Requirement => Give back exactly the stretch of data below from the line holding "vfov_deg: 6.1" through the line holding "exposure_s: 1/40", both ends included, and leave the remaining lines out.

[[ Recorded data, beginning ]]

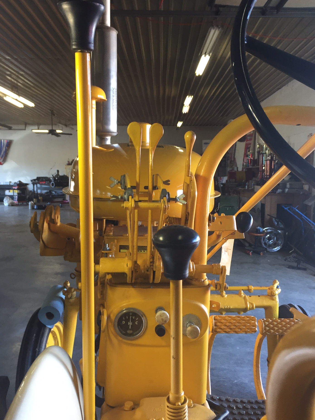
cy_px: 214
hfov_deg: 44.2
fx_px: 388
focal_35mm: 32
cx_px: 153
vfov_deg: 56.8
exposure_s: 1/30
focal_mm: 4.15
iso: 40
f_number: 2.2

[[ Recorded data, end ]]
[[ Recorded data, beginning ]]

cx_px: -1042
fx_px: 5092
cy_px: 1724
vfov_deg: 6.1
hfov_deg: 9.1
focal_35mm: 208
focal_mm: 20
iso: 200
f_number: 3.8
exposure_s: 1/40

[[ Recorded data, end ]]

Exercise answer =>
vfov_deg: 6.1
hfov_deg: 9.1
focal_35mm: 208
focal_mm: 20
iso: 200
f_number: 3.8
exposure_s: 1/40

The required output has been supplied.